Предоставленный отрывок
+ + + + + + +

Глава 2. О скептицизме по отношению к чувствам
Итак, скептик продолжает рассуждать и верить, хотя и утверждает, что не может защитить свой разум при помощи разума; в силу тех же причин он должен признавать принцип существования тел, хотя и не может претендовать на доказательство его истинности с помощью каких бы то ни было аргументов философии. Природа не предоставила ему в данном случае права выбора, признавая, без сомнения, вопрос этот слишком значительным, чтобы доверить его нашим неопределенным рассуждениям и умозрениям. Мы вполне можем спросить: какие причины заставляют нас верить в существование тел? Но спрашивать, существуют ли тела или нет, бесполезно. Этот пункт должен фигурировать во всех наших рассуждениях как неоспоримый.
Таким образом, предметом нашего настоящего исследования являются причины, заставляющие нас верить в существование тел. Свои рассуждения по этому поводу я начну с различения, которое на первый взгляд может показаться излишним, но которое очень облегчит нам полное понимание всего последующего. Нам следует рассмотреть в отдельности два обычно смешиваемых вопроса, а именно: почему мы приписываем непрерывное существование объектам даже тогда, когда их не воспринимают чувства, и почему мы предполагаем, что они обладают существованием, отличным, [отдельным] от ума и восприятия. Под отдельным существованием объектов я разумею как их положение, так и их отношения, как их внеположность [в отношении сознания] (external position), так и независимость их существования и действий. Эти два вопроса о непрерывном и отдельном существовании тел тесно связаны между собой. Ведь если объекты наших чувств продолжают существовать, даже не будучи воспринимаемы, существование их, конечно, независимо от восприятия и отлично от него, и, наоборот, если существование этих объектов независимо от восприятия и отлично от последнего, значит, это существование должно продолжаться даже тогда, когда они не воспринимаются нами. Но хотя решение одного вопроса решает и другой, тем не менее, чтобы легче открыть те принципы человеческой природы, которые приводят нас к этому решению, мы сохраним указанное отличие и рассмотрим, чем порождается мнение о непрерывном или отдельном существовании объекта: чувствами, разумом или воображением. Это единственно понятные вопросы по поводу данного предмета. Что же касается мысли о внешнем существовании как о чем-то считающемся специфически отличным от наших восприятий[45], то мы уже доказали его нелепость.

+ + + + + + +

Перечень
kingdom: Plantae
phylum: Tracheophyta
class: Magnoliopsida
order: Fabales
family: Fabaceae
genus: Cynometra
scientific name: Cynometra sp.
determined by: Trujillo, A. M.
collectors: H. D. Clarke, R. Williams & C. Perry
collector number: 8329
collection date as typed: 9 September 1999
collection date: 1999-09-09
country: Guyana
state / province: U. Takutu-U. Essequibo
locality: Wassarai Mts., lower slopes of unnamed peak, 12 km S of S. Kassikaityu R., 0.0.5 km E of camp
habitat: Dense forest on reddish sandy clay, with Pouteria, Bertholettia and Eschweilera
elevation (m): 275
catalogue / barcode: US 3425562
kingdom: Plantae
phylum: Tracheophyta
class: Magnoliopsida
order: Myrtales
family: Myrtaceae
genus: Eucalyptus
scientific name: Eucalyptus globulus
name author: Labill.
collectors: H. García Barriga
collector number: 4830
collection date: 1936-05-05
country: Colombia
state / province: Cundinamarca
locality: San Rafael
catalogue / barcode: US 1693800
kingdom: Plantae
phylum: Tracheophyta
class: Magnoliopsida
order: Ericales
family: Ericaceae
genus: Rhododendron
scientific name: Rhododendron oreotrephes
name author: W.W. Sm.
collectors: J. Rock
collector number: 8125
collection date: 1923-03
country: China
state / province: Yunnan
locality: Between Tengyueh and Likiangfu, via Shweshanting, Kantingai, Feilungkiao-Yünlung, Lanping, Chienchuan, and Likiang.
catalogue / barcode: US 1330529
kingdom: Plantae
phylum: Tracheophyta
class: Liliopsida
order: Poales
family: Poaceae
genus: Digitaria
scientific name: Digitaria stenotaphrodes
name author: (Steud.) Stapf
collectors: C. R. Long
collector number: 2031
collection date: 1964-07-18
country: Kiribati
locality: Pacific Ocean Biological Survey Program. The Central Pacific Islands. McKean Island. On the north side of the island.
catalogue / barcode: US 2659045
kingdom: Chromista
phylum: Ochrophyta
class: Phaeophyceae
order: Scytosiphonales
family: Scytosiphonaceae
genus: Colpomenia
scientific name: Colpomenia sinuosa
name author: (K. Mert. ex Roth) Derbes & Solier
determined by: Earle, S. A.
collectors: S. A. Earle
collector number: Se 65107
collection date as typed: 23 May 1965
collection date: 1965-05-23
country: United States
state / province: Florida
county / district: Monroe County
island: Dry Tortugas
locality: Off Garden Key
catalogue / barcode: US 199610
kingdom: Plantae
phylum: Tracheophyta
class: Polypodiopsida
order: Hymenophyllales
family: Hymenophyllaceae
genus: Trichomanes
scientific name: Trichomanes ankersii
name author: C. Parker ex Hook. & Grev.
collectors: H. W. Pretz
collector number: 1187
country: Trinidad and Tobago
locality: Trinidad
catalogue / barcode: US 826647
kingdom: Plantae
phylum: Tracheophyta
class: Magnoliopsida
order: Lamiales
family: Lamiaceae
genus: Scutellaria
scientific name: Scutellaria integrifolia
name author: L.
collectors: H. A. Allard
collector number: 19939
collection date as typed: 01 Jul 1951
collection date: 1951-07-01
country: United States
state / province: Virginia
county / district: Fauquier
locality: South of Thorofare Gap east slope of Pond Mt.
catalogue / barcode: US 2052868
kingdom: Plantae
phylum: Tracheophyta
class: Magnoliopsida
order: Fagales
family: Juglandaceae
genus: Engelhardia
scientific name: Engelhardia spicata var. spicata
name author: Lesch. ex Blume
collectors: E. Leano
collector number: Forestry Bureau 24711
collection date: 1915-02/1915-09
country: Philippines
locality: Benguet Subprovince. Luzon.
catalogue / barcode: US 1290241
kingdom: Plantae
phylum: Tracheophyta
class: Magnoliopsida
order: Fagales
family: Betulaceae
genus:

+ + + + + + +

Задание
Перепечатайте без изменений часть отрывка о скептицизме по отношению к чувствам от слов «Глава 2. О скептицизме» до слов «рассуждениях как неоспоримый.» включительно.

Правильный ответ
Глава 2. О скептицизме по отношению к чувствам
Итак, скептик продолжает рассуждать и верить, хотя и утверждает, что не может защитить свой разум при помощи разума; в силу тех же причин он должен признавать принцип существования тел, хотя и не может претендовать на доказательство его истинности с помощью каких бы то ни было аргументов философии. Природа не предоставила ему в данном случае права выбора, признавая, без сомнения, вопрос этот слишком значительным, чтобы доверить его нашим неопределенным рассуждениям и умозрениям. Мы вполне можем спросить: какие причины заставляют нас верить в существование тел? Но спрашивать, существуют ли тела или нет, бесполезно. Этот пункт должен фигурировать во всех наших рассуждениях как неоспоримый.